「若宮稲荷神社」(長崎市)【龍馬ファンの聖地を完全ガイド!】駐車場はどこ?

若宮稲荷神社(長崎市伊良林)
若宮稲荷神社の坂本龍馬之像 竹ン芸(若宮稲荷神社例大祭)、長崎市

若宮稲荷神社(長崎市伊良林) 若宮稲荷神社(長崎市伊良林)

「亀山社中」にほど近い龍馬ゆかりのおやしろ

海援隊の前身となる「亀山社中」は、龍馬勇躍の礎となったことで有名。そこから距離200メートルほどの位置に鎮座するのが、今回紹介する「若宮稲荷神社」です。

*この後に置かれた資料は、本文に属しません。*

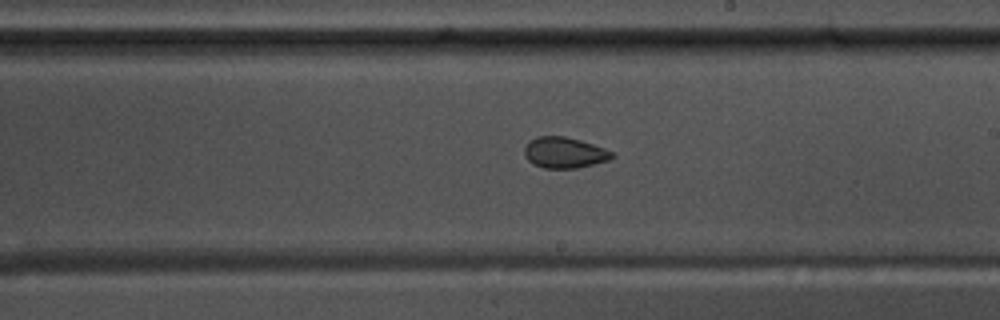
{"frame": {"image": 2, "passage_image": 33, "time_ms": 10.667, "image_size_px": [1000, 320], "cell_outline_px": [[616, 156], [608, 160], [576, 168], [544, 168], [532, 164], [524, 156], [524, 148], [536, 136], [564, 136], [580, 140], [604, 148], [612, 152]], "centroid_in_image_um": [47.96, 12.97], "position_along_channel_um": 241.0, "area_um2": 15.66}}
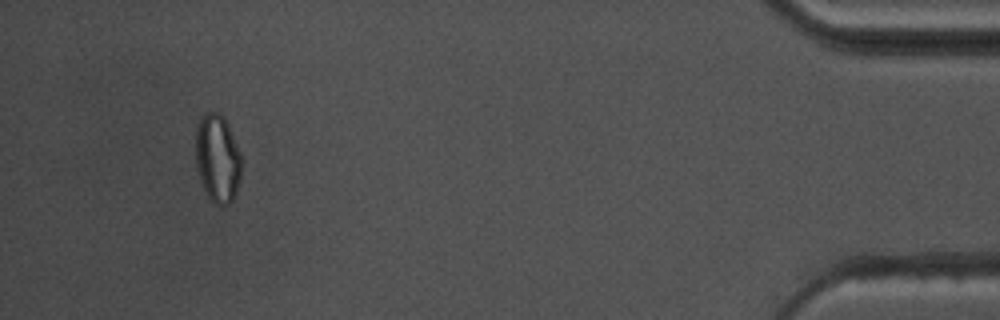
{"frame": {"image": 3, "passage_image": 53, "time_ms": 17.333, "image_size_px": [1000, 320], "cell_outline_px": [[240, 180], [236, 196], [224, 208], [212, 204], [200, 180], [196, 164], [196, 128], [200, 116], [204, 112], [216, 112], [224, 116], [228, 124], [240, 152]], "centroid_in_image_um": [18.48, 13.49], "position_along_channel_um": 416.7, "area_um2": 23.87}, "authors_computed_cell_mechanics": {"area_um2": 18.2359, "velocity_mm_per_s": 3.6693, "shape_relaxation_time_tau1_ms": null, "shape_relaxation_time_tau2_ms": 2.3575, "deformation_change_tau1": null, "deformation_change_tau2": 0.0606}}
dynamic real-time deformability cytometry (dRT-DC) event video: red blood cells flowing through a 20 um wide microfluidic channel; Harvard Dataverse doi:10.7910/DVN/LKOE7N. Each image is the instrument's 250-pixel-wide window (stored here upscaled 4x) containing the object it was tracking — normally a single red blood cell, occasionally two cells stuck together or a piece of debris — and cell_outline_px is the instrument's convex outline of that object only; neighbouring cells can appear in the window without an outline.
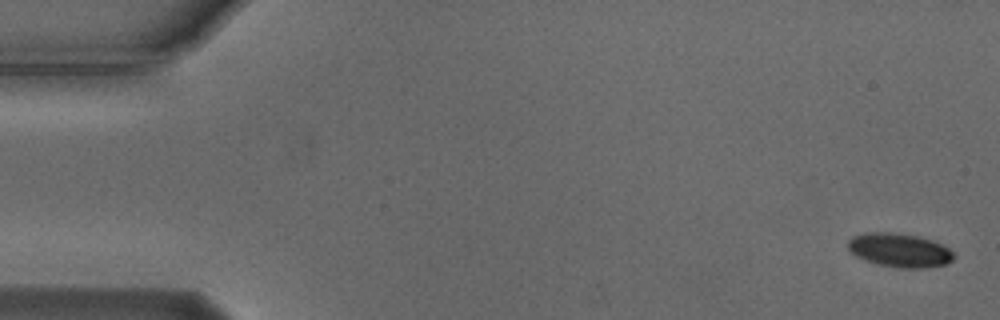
{"species": "Egyptian fruit bat (a non-hibernating species)", "species_latin": "Rousettus aegyptiacus", "temperature_condition": "cold", "stored_images_in_passage": 55, "camera_frame_rate_fps": 3000, "um_per_image_px": 0.085, "animal": {"sex": "male"}, "frame": {"image": 1, "passage_image": 1, "time_ms": 0.0, "image_size_px": [1000, 320], "cell_outline_px": [[956, 256], [952, 260], [944, 264], [920, 268], [900, 268], [880, 264], [864, 260], [856, 256], [848, 248], [848, 240], [852, 236], [864, 232], [888, 232], [920, 236], [932, 240], [948, 248]], "centroid_in_image_um": [76.43, 21.25], "position_along_channel_um": 8.6, "area_um2": 20.75}}
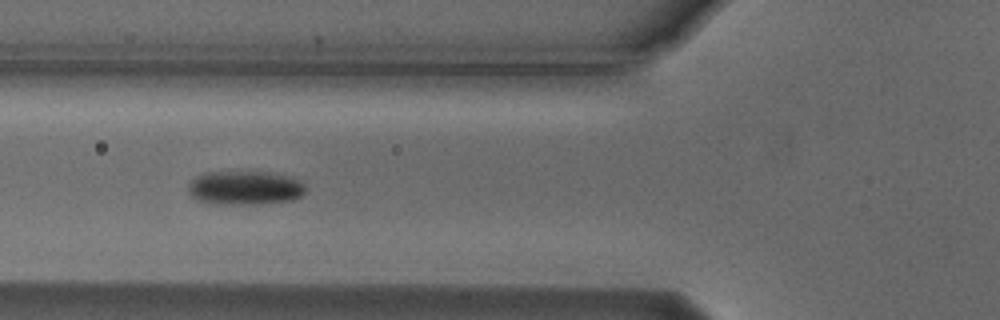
{"frame": {"image": 2, "passage_image": 20, "time_ms": 6.333, "image_size_px": [1000, 320], "cell_outline_px": [[304, 192], [300, 196], [292, 200], [260, 204], [212, 204], [196, 200], [188, 192], [188, 184], [196, 176], [204, 172], [272, 172], [288, 176], [300, 180], [304, 184]], "centroid_in_image_um": [20.79, 15.97], "position_along_channel_um": 105.0, "area_um2": 23.41}}
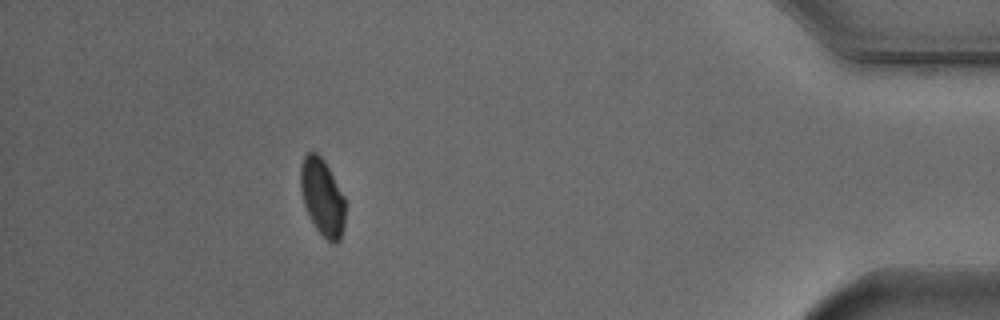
{"frame": {"image": 3, "passage_image": 49, "time_ms": 16.0, "image_size_px": [1000, 320], "cell_outline_px": [[344, 228], [340, 240], [336, 244], [332, 244], [316, 228], [304, 204], [300, 188], [300, 164], [304, 156], [308, 152], [316, 152], [324, 160], [344, 196]], "centroid_in_image_um": [27.39, 16.75], "position_along_channel_um": 407.8, "area_um2": 19.88}, "authors_computed_cell_mechanics": {"area_um2": 21.675, "velocity_mm_per_s": 3.7157, "shape_relaxation_time_tau1_ms": 2.3208, "shape_relaxation_time_tau2_ms": null, "deformation_change_tau1": 0.0765, "deformation_change_tau2": null}}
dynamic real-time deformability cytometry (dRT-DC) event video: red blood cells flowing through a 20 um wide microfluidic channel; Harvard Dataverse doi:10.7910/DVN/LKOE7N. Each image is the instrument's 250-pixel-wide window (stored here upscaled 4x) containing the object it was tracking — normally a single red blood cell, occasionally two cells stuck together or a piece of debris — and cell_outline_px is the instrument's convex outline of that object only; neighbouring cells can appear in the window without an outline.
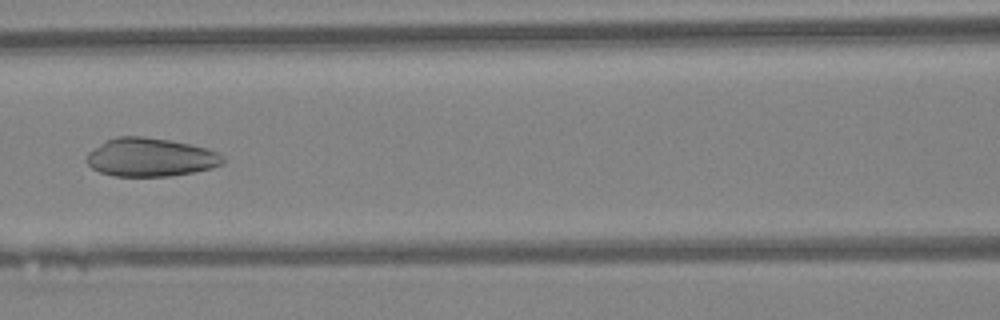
{"species": "Egyptian fruit bat (a non-hibernating species)", "species_latin": "Rousettus aegyptiacus", "temperature_condition": "warm", "stored_images_in_passage": 34, "camera_frame_rate_fps": 3000, "um_per_image_px": 0.085, "animal": {"sex": "female"}, "frame": {"image": 1, "passage_image": 11, "time_ms": 3.333, "image_size_px": [1000, 320], "cell_outline_px": [[224, 164], [212, 168], [192, 172], [168, 176], [112, 176], [100, 172], [92, 168], [88, 164], [88, 152], [108, 140], [116, 136], [144, 136], [168, 140], [208, 148], [220, 152], [224, 156]], "centroid_in_image_um": [12.84, 13.37], "position_along_channel_um": 153.8, "area_um2": 30.46}}
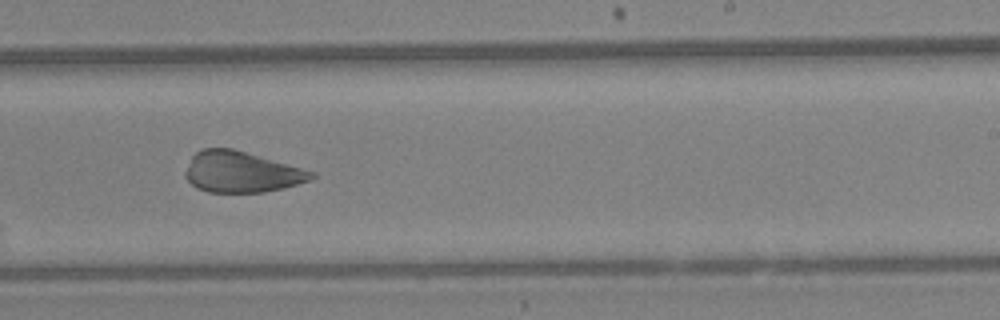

この長崎市内随一の稲荷神社は、龍馬を初めとする維新志士たちに厚く崇敬された歴史から「勤皇神社」、「勤王稲荷」の異名をもち、その縁から境内に、風頭公園の「坂本龍馬像」の原型が寄贈されています。

また、「若宮稲荷神社」を語る際に忘れてならないのが、毎年10月14日・15日に奉納される「竹ン芸」。雄雌ついのキツネを模した演者が、10メート以上の竹の上で、命綱なしの曲芸を奉納します。

このように魅力に富む「若宮稲荷神社」を、「駐車場情報」、「ご利益(ご神徳)」とともに解説します!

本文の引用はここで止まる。